A noite que traria, o segundo dos dois intermezzos referidos, em pleno espectáculo “Aether – Cruzamento”, com uns, arriscamos contar de memória, 4’33 de silêncio. Não terão sido furtuitos, mas num sentido de depurar o palato como nos comentou depois Demian Cabaud, que dele fez parte como músico no palco-altar. Aether que como definido é um cruzamento das linguagens jazz do trio Bode Wilson, de João Pedro Brandão nos saxofones alto e soprano, na flauta transversal e na pedaleira de órgão, com Cabaud no contrabaixo, Marcos Cavaleiro na bateria, e com as bailarinas Ana Rita Xavier e Wura Moraes. A música está inscrita desde 2022 no catálogo Carimbo Porta-Jazz, no entanto a leitura da expressão musical aos olhos do jogo da dança das tensões é aqui, em cima do linóleo negro. A escuridão vivida como apagão da luz resplandecente da talha dourada do retábulo e sobretudo experienciada no silêncio, como emissão musical, foi o ponto de viragem no espectáculo.
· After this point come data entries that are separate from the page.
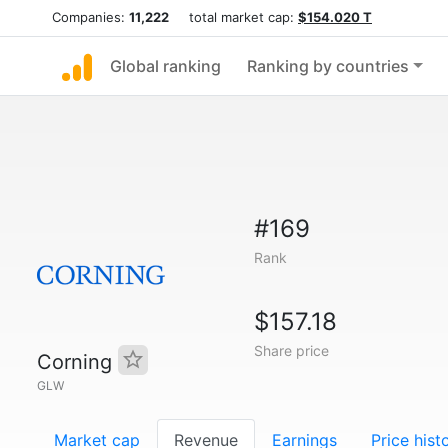
Companies:
11,222
total market cap:
$154.020 T
Global ranking
Ranking by countries
#169
Rank
$157.18
Share price
Corning
GLW
Market cap
Revenue
Earnings
Price hist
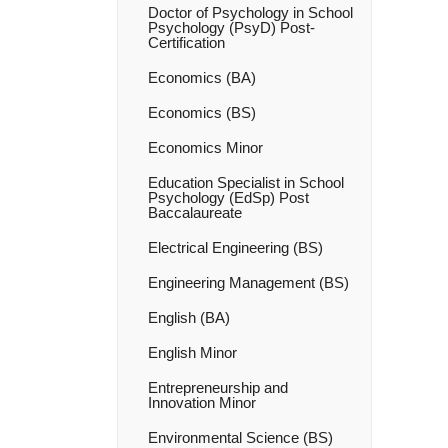
Doctor of Psychology in School
Psychology (PsyD) Post-​
Certification
Economics (BA)
Economics (BS)
Economics Minor
Education Specialist in School
Psychology (EdSp) Post
Baccalaureate
Electrical Engineering (BS)
Engineering Management (BS)
English (BA)
English Minor
Entrepreneurship and
Innovation Minor
Environmental Science (BS)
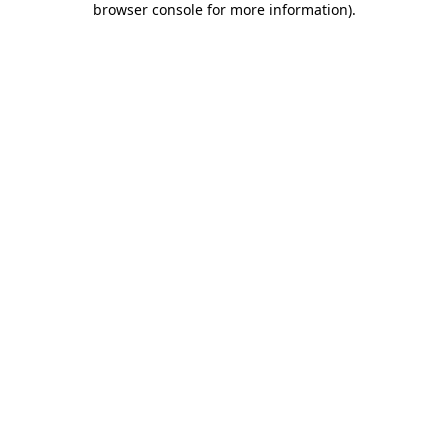
browser console for more information)
.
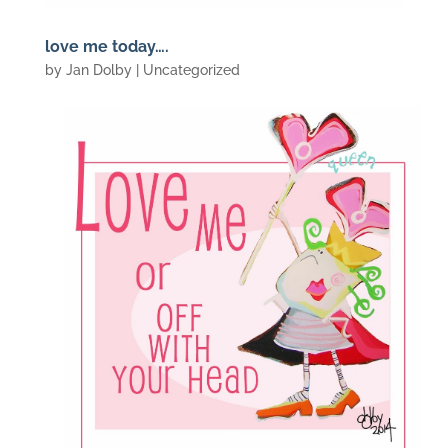
love me today….
by
Jan Dolby
| Uncategorized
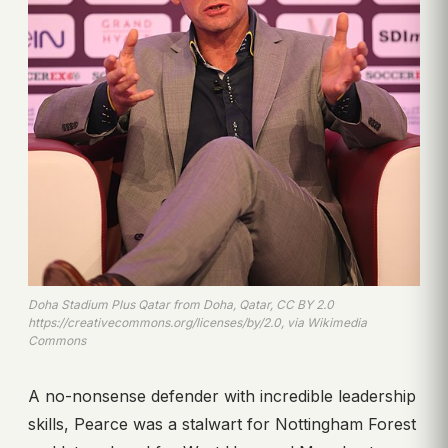
Doha Stadium Plus Qatar from Doha, Qatar, CC BY 2.0
https://creativecommons.org/licenses/by/2.0, via Wikimedia
Commons
A no-nonsense defender with incredible leadership
skills, Pearce was a stalwart for Nottingham Forest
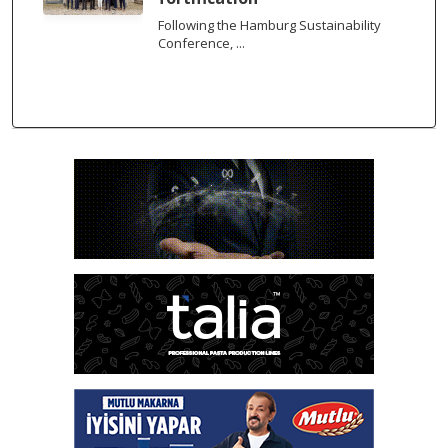
Following the Hamburg Sustainability
Conference, ...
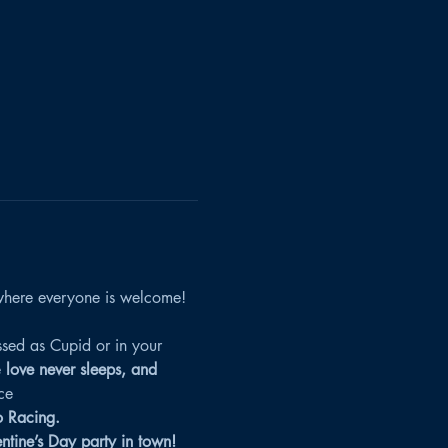
here everyone is welcome! 
sed as Cupid or in your 
 
love never sleeps, and 
ce
o Racing.
entine’s Day party in town!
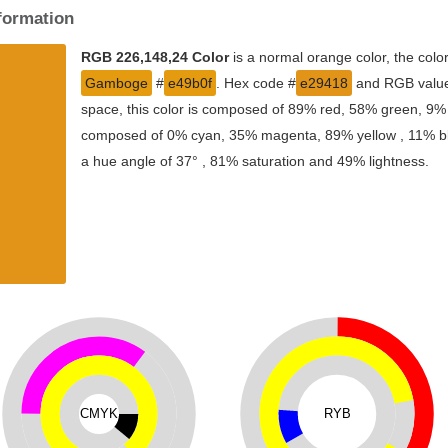
nformation
RGB 226,148,24 Color
is a normal orange color, the col
Gamboge
#
e49b0f
. Hex code #
e29418
and RGB value 
space, this color is composed of 89% red, 58% green, 9% b
composed of 0% cyan, 35% magenta, 89% yellow , 11% blac
a hue angle of 37° , 81% saturation and 49% lightness.
CMYK
RYB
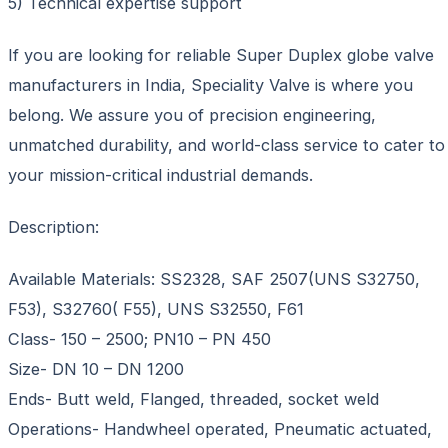
5) Technical expertise support
If you are looking for reliable Super Duplex globe valve
manufacturers in India, Speciality Valve is where you
belong. We assure you of precision engineering,
unmatched durability, and world-class service to cater to
your mission-critical industrial demands.
Description:
Available Materials: SS2328, SAF 2507(UNS S32750,
F53), S32760( F55), UNS S32550, F61
Class- 150 – 2500; PN10 – PN 450
Size- DN 10 – DN 1200
Ends- Butt weld, Flanged, threaded, socket weld
Operations- Handwheel operated, Pneumatic actuated,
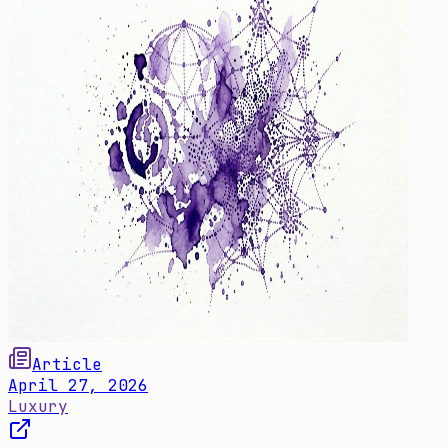
Article
April 27, 2026
Luxury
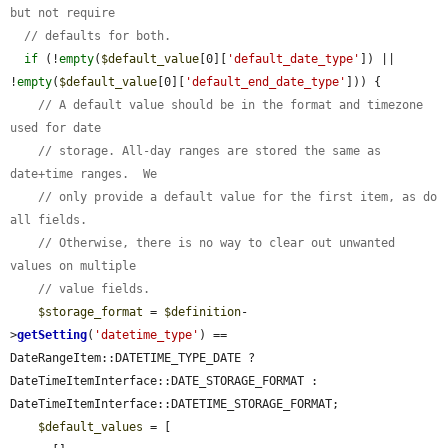
but not require
// defaults for both.
if
 (!
empty
(
$default_value
[0][
'default_date_type'
]) || 
!
empty
(
$default_value
[0][
'default_end_date_type'
])) {

// A default value should be in the format and timezone 
used for date
// storage. All-day ranges are stored the same as 
date+time ranges.  We
// only provide a default value for the first item, as do 
all fields.
// Otherwise, there is no way to clear out unwanted 
values on multiple
// value fields.
$storage_format
 = 
$definition
-
>
getSetting
(
'datetime_type'
) == 
DateRangeItem::DATETIME_TYPE_DATE ? 
DateTimeItemInterface::DATE_STORAGE_FORMAT : 
DateTimeItemInterface::DATETIME_STORAGE_FORMAT;

$default_values
 = [
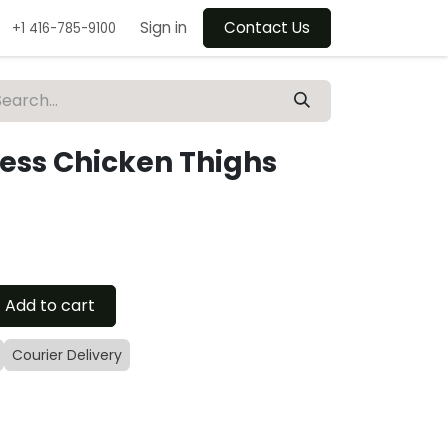
Sign in
Contact Us
+1 416-785-9100
less Chicken Thighs
Add to cart
Courier Delivery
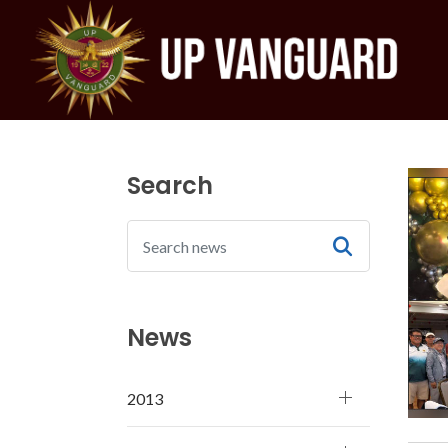
Search
News
2013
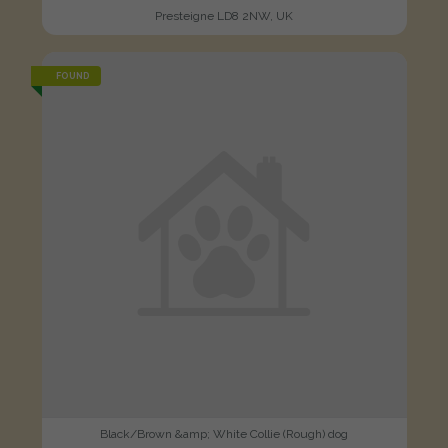
Presteigne LD8 2NW, UK
FOUND
Black/Brown &amp; White Collie (Rough) dog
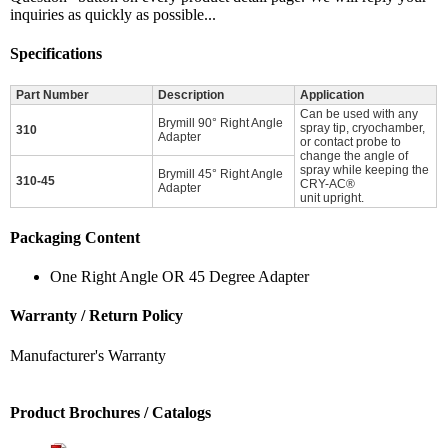
inquiries as quickly as possible...
Specifications
Part Number
Description
Application
Can be used with any
Brymill 90° Right Angle
spray tip, cryochamber,
310
Adapter
or contact probe to
change the angle of
spray while keeping the
Brymill 45° Right Angle
310-45
CRY-AC®
Adapter
unit upright.
Packaging Content
One Right Angle OR 45 Degree Adapter
Warranty / Return Policy
Manufacturer's Warranty
Product Brochures / Catalogs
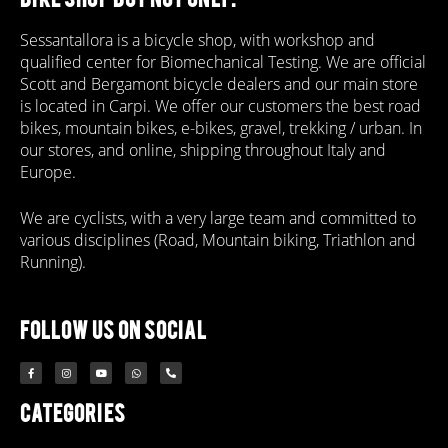
Sessantallora is a bicycle shop, with workshop and
qualified center for Biomechanical Testing. We are official
Scott and Bergamont bicycle dealers and our main store
is located in Carpi. We offer our customers the best road
bikes, mountain bikes, e-bikes, gravel, trekking / urban. In
our stores, and online, shipping throughout Italy and
Europe.
We are cyclists, with a very large team and committed to
various disciplines (Road, Mountain biking, Triathlon and
Running).
follow us on social
Categories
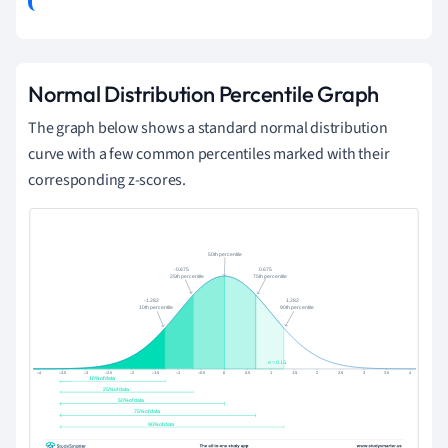
Normal Distribution Percentile Graph
The graph below shows a standard normal distribution
curve with a few common percentiles marked with their
corresponding z-scores.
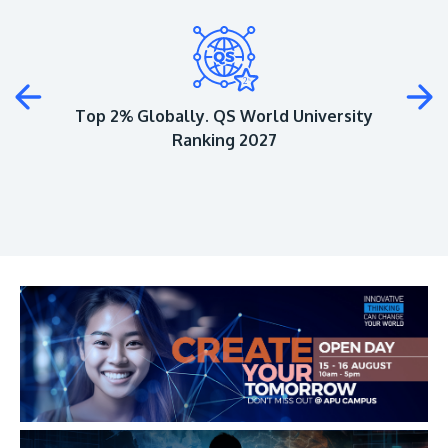
Plus
Top 2% Globally. QS World University
Ranking 2027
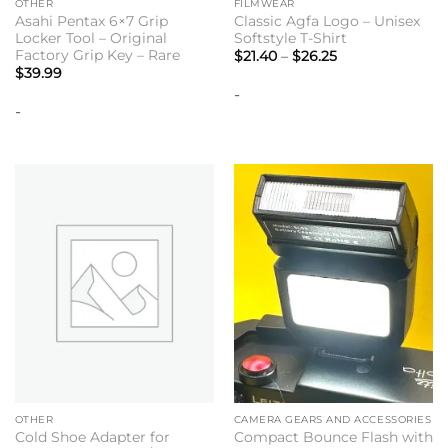
OTHER
FILMWEAR
Asahi Pentax 6×7 Grip
Classic Agfa Logo – Unisex
Locker Tool – Original
Softstyle T-Shirt
Factory Grip Key – Rare
Price
$
21.40
–
$
26.25
range:
$
39.99
$21.40
-
through
$26.25
-
OTHER
CAMERA GEARS AND ACCESSORIES
Cold Shoe Adapter for
Compact Bounce Flash with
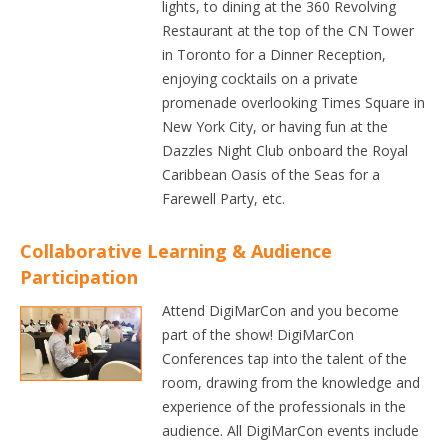
lights, to dining at the 360 Revolving
Restaurant at the top of the CN Tower
in Toronto for a Dinner Reception,
enjoying cocktails on a private
promenade overlooking Times Square in
New York City, or having fun at the
Dazzles Night Club onboard the Royal
Caribbean Oasis of the Seas for a
Farewell Party, etc.
Collaborative Learning & Audience
Participation
Attend DigiMarCon and you become
part of the show! DigiMarCon
Conferences tap into the talent of the
room, drawing from the knowledge and
experience of the professionals in the
audience. All DigiMarCon events include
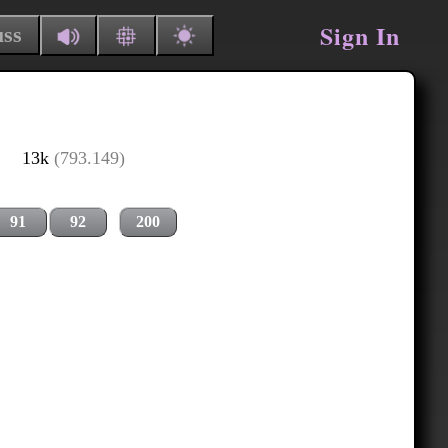
Sign In
uss
13k
(793.149)
91
92
200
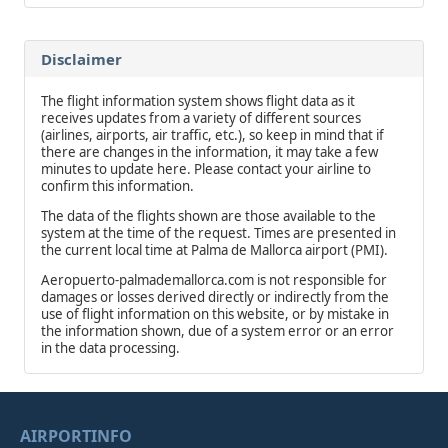
Disclaimer
The flight information system shows flight data as it
receives updates from a variety of different sources
(airlines, airports, air traffic, etc.), so keep in mind that if
there are changes in the information, it may take a few
minutes to update here. Please contact your airline to
confirm this information.
The data of the flights shown are those available to the
system at the time of the request. Times are presented in
the current local time at Palma de Mallorca airport (PMI).
Aeropuerto-palmademallorca.com is not responsible for
damages or losses derived directly or indirectly from the
use of flight information on this website, or by mistake in
the information shown, due of a system error or an error
in the data processing.
AIRPORTINFO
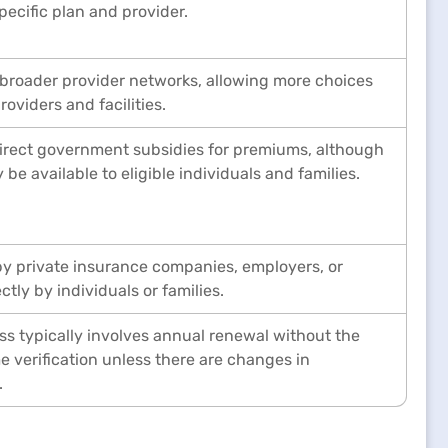
pecific plan and provider.
 broader provider networks, allowing more choices
roviders and facilities.
direct government subsidies for premiums, although
 be available to eligible individuals and families.
y private insurance companies, employers, or
tly by individuals or families.
s typically involves annual renewal without the
e verification unless there are changes in
.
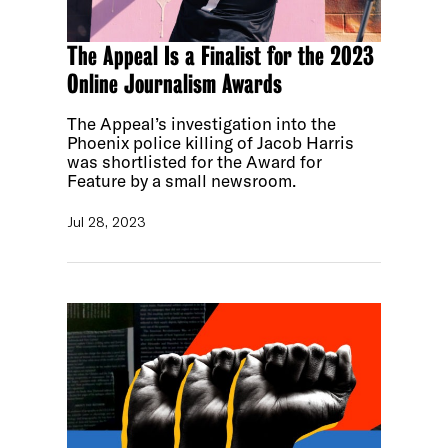
The Appeal Is a Finalist for the 2023
Online Journalism Awards
The Appeal’s investigation into the
Phoenix police killing of Jacob Harris
was shortlisted for the Award for
Feature by a small newsroom.
Jul 28, 2023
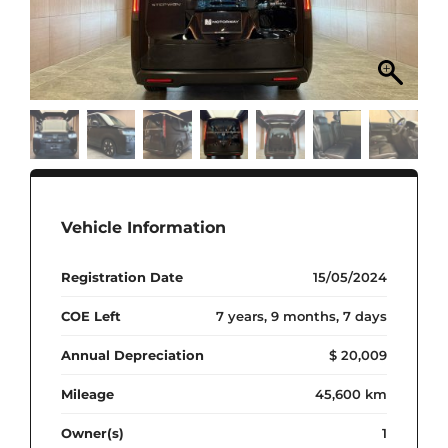
Vehicle Information
Registration Date
15/05/2024
COE Left
7 years, 9 months, 7 days
Annual Depreciation
$ 20,009
Mileage
45,600 km
Owner(s)
1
Pode ter sido o oitavo quadro que a folha de sala alude com “Nascimento de um Astro”, mas remete sempre na possibilidade ao astro John Cage, que com a seminal peça ao piano na qual se inscreveu no éter essa retemperada e vibrante peça ensurdecedora de 4 minutos e trinta e três segundos de expressão maior. Até então, neste Aether, as bailarinas desencadearam jogos de toque e foge, de escondidas, numa timidez que ia sendo servida pelo discurso enigmático do trio de músicos. A luz precisa de Cárin Geada foi de uma simbiose perfeita com os relevos do retábulo, numa harmonia cénica coesa com os figurinos empenhados pelos músicos e pelas bailarinas que os tornaram esvoaçantes. Aether que do nome nos remete para o que este cruzamento ajuda a contar, numa procura da quinta-essência da física aristotélica — éter. Estado aural como requinte, um busca que permanece irresolúvel como principio de utopia. Ficámos bem mais por perto, nesse assim entendido segundo acto, num pós-silêncio depurador, sucedendo-lhe a excitação da matéria sonora, dançante, da qual se fez luz mais intensa, no retábulo barroco e em muitos de nós contemporâneos desta arte onde a música nos trouxe.